Monday, January 12, 2015

The Jewish Part of the Charlie Equation

This week’s attacks on a French satirical journal that often published cartoons demeaning Islam, and on a large Kosher supermarket that replaced the mom and pop delicatessens of the formerly poor Jewish quarter, illustrate more vividly than any analysis what is happening in France.  France has both the largest Muslim population in Europe and the largest Jewish population. Jews and Muslims constitute France’s two prominent minorities, but there are almost eight times as many Muslims as Jews. 

France had a centuries-long history of anti-Semitism before it developed a Muslim problem.  Jews were emancipated in France in 1791 on the heels of the French Revolution, but in the rest of Europe, it was a gradual process. In Germany, they were not given equal rights until 1871, and at the time when these rights were cancelled by Hitler, after a short-lived socialist government in the latter 1930’s, France had a right-wing government that supported him. After Hitler invaded France in 1940, it created a collaborationist government that carried out the Reich’s orders.  

The most infamous of those orders was the deportation of about seventy-six thousand Jews, about a fifth of the community, to concentration camps, where most of them died.  The post-war population was boosted after the war by the arrival of  Jews from North Africa, as liberation movements swept the French colonies, and currently, the Jewish community in France is estimated at about 600,000, concentrated mainly in Paris, Marseille, Strasbourg, Lyon, and Toulouse.

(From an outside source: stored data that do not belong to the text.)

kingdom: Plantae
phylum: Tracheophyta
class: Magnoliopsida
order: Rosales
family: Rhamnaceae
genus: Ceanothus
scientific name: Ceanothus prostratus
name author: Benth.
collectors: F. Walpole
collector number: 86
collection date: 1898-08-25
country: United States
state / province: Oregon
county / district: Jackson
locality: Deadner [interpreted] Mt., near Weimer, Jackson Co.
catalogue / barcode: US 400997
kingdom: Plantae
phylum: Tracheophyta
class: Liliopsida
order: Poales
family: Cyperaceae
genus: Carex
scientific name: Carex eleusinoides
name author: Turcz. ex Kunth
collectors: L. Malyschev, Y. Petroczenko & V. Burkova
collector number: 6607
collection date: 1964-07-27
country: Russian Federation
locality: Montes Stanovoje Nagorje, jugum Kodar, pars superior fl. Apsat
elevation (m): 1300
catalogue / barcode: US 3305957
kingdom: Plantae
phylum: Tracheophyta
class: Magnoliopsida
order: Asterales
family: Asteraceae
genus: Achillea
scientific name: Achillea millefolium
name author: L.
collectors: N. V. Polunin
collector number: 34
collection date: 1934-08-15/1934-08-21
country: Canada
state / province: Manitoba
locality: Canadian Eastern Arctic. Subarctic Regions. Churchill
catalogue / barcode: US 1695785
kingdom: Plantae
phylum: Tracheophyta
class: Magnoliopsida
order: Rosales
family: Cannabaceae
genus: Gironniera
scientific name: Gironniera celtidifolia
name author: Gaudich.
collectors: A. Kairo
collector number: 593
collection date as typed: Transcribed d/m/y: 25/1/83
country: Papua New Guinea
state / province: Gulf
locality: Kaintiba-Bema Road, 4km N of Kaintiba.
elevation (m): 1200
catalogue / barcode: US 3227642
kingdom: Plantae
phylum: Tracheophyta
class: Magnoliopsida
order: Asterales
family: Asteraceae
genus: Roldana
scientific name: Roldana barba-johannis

Muslim anti-Semitism surged worldwide following the founding of Israel and Israel's military victories against Arab armies, and this was perhaps particularly true in France.

While Europe’s Jews suffered deportation, torture and death at the hands of the Nazis, it is fair to say that on the whole they rebounded with great success.The French Jewish community, the largest in Europe, has become increasingly influential since the end of the war. The Jewish tradition of learning led to many Jews graduating from France’s prestigious universities in both the sciences and the humanities, entering the cultural and political establishment in numbers far out of proportion to their percentage of the population. The CRIF, representative council of Jewish institutions in France, is a powerful organization, akin to AIPAC. Two Jewish philosophers, in particular have long been household names in France: Bernard-Henri Levy and Alain Finkelkraut have been prominent media figures for decades, constantly beating a pro-Israel and anti Muslim drum. 

France’s Muslims are the descendants of populations who were colonized for over a century, some, like the Algerians, had to fight long and bloody wars to achieve independence. Many North Africans fought alongside the French in both World Wars. Promises were made, but not, or poorly kept, and it is only now, after several generations, that French Muslims are beginning to enter the mainstream.

Different from, but just as reprehensible as the intellectual assault on Muslims, is that of the National Front Party, founded in 1972 by Jean-Marie Le Pen, a former Legionnaire who, having at Dien Bien Phu in 1954 became a permanent fixture on the French political scene two years later.  According to Wikipedia, the party “rejects both the French revolution and its legacy”. Le Pen’s daughter Martine, took over the party in 2011 and has been highly successful at modernizing it, coming in in third place in the 2012 presidential election, and rapidly becoming a prominent member of the right-wing caucus in the European Parliament.  Although she promises to pull France out of NATO, opposes same-sex marriage and vows to drastically reduce immigration, in a September 2013 poll she was the top choice for president in 2017.

Under Jean-Marie Le Pen, the National Front was openly anti-Semitic as well as anti-Muslim. Under his daughter, it is merely anti-Muslim. Very differently from their Semitic cousins, the Arabs were colonized for more than a century and are still today largely among Europe’s disadvantaged.  Even in its new, more respectable form, given the historical volatility of French politics, the National Front continues to contribute to the polarized situation, a situation which, and in the past year, has resulted in increasing numbers of French Jews enquiring about immigrating to Israel, according to Natan Sharansky http://www.jpost.com/Israel-News/Sharansky-to-Post-50000-French-Jews-inquired-about-aliya-in-2014-386782.

According to France 24, a million people are expected to participate in a march tomorrow afternoon in Paris, including Israeli Prime Minister Benjamin Netanyahu, Palestinian President Mahmoud Abbas and the King and Queen of Jordan, among others. The leaders of Europe will also be there, and the discussions among and between these different sets of leaders will  influence a major policy area for years to come. The Schengen Agreement of the European Union guarantees free travel for its citizens between the 27 member states. Illegal immigrants fleeing war-torn countries acquire refugee status in those bordering the Mediterranean, and proceed from there to all parts of the peninsula, including Germany, France and Great Britain. Most are Muslims. The population of the European Union is 500 million, that of Middle East is about equivalent, and Africa shelters 1.1 billion people.

Europe’s number one problem is supposedly the Euro, but money problems go up and down. What can only increase is the presence among mainly white, relatively affluent Judeo-Christian populations, of poor brown and black populations, most of whom are Muslims. And cartoons are at best a way of hiding Europe’s collective head in the sand.